→ **EXERCISE INPUTS**
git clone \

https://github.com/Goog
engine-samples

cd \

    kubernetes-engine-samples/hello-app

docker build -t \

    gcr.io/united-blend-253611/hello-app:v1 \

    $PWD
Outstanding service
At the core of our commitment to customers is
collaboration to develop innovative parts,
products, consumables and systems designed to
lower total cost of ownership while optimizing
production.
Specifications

→ **WRITTEN TASK**
The whole of the material should be restated word for word.

→ **TASK SOLUTION**
git clone \

https://github.com/Goog
engine-samples

cd \

    kubernetes-engine-samples/hello-app

docker build -t \

    gcr.io/united-blend-253611/hello-app:v1 \

    $PWD
Outstanding service
At the core of our commitment to customers is
collaboration to develop innovative parts,
products, consumables and systems designed to
lower total cost of ownership while optimizing
production.
Specifications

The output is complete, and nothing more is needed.